Eurovision Song Contest

Isabella Levina Lueen fährt für Deutschland nach Kiew

Deutschland schickt Isabella Levina Lueen zum Eurovision Song Contest 2017 in Kiew. Beim Vorentscheid schüttelt die 25-Jährige mit ihrem Lied „Perfect Life“ die Konkurrenz ab.

Die Sängerin Isabella Levina Lueen geht am 13. Mai beim ESC in der Ukraine für Deutschland an den Start. dpa

Unser Song für 2017

Die Sängerin Isabella Levina Lueen geht am 13. Mai beim ESC in der Ukraine für Deutschland an den Start.

KölnIsabella Levina Lueen hat den deutschen Vorentscheid zum Eurovision Song Contest 2017 in Kiew gewonnen. Im Finale der ARD-Show „Unser Song 2017“ setzte sich die 25-Jährige am Donnerstagabend in Köln mit ihrer Interpretation des Liedes „Perfect Life“ beim Zuschauervoting durch und soll damit nun auch am 13. Mai in der Ukraine an den Start gehen. Der Song war speziell für den ESC komponiert worden.

Am Ende votierten 69 Prozent der Zuschauer für „Perfect Life“. Die Jury aus ESC-Gewinnerin Lena, Volksmusik-Moderator Florian Silbereisen und Sänger Tim Bendzko hatte nur kommentierende Funktion - kürte Levina, die in Berlin und London lebt, allerdings schon früh zur Favoritin des Abends.
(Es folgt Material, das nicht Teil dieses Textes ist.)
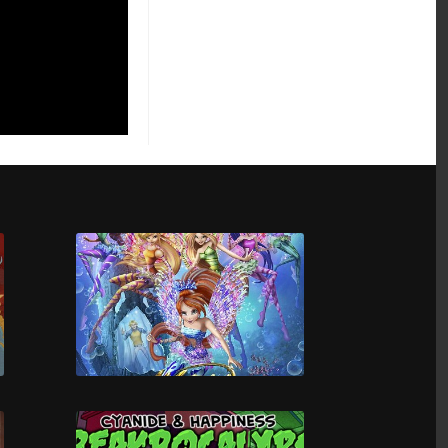
Speaking Simulator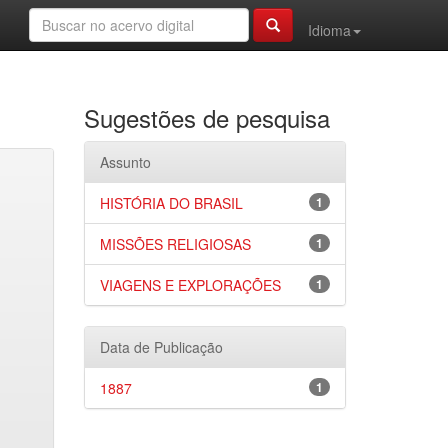
Idioma
Sugestões de pesquisa
Assunto
HISTÓRIA DO BRASIL
1
MISSÕES RELIGIOSAS
1
VIAGENS E EXPLORAÇÕES
1
Data de Publicação
1887
1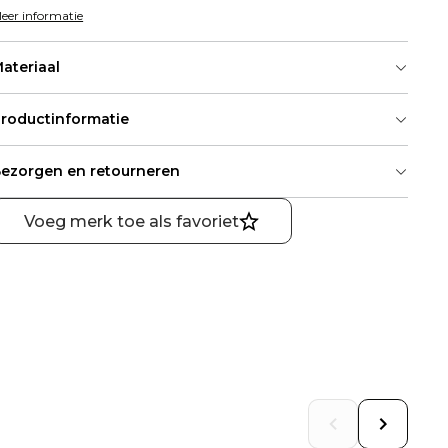
eer informatie
ateriaal
roductinformatie
ezorgen en retourneren
Voeg merk toe als favoriet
Moderatorin Barbara Schöneberger sprach von einer „Welle der Sympathie“. „Du hast es wirklich unglaublich gesungen“, sagte Deutschlands bislang letzte ESC-Gewinnerin Lena. Für Florian Silbereisen „macht Deutschland definitiv nichts falsch“ mit der ausgebildeten Sängerin, die aktuell noch in Bars auftritt. Für Deutschland kann es beim Eurovision Song Contest nach letzten Plätzen in den Jahren 2016 und 2015 eigentlich nur noch besser werden. Das Finale in Kiew findet am 13. Mai statt.

Deutschland und der ESC

Der Eurovision Song Contest

Die Geschichte des Eurovision Song Contest (ESC) reicht bis ins Jahr 1956 zurück - und damit von Kiew bis nach Lugano. Welche Erinnerungen verbinden die Deutschen damit? Neun Antworten.

Gründungsmitglied

Deutschland zählt zu den Begründern des ESC - neben Belgien, Frankreich, Italien, Luxemburg, den Niederlanden und der Schweiz.

Premiere

Als erster ging 1956 Freddy Quinn an den Start. „So geht das jede Nacht“, sang er in Lugano. Das Besondere: Die sieben Teilnehmerländer konnten jeweils zwei Interpreten ins Rennen schicken. „Im Wartesaal zum großen Glück“, hieß der Titel von Walter A. Schwarz.

Rekordteilnehmer

Damit war kein anderes Land so oft am ESC beteiligt wie Deutschland – nämlich 61 Mal. Es folgen Frankreich (60) sowie Belgien und Großbritannien (jeweils 59).

Ausgeschlossen

Einmal wurde die deutsche Hoffnung nicht zum Finale zugelassen, denn 1996 gab es zu viele Bewerber. Leon und sein Song „Blauer Planet“ durften nicht mit nach Oslo.

Regeländerung

Der Auswahlmodus wurde danach geändert: Die großen Geldgeber England, Frankreich, Spanien und Deutschland waren fortan automatisch für die Endrunde qualifiziert.

Siege

Siegreich waren die Deutschen bisher allerdings erst zwei Mal: Nicole („Ein bisschen Frieden“) gewann 1982 im englischen Harrogate und Lena 28 Jahre später mit „Satellite“ in Oslo.

Zweiter

Immerhin vier Mal war ein zweiter Platz drin: 1980 für Katja Ebstein („Theater“), 1981 für Lena Valaitis („Johnny Blue“) sowie für die Gruppe Wind 1985 („Für alle“) und 1987 („Lass die Sonne in dein Herz“).

Null Punkte

Drei Mal mussten deutsche Kandidaten die Heimreise mit null Punkten im Gepäck antreten: 2015 Ann Sophie („Black Smoke“), 1965 Ulla Wiesner („Paradies, wo bist du?“) und 1964 Nora Nova („Man gewöhnt sich so schnell an das Schöne“).

Gastgeber

Und drei Mal waren die Deutschen bisher Gastgeber: 1957 in Frankfurt, 1983 in München und 2011 in Düsseldorf.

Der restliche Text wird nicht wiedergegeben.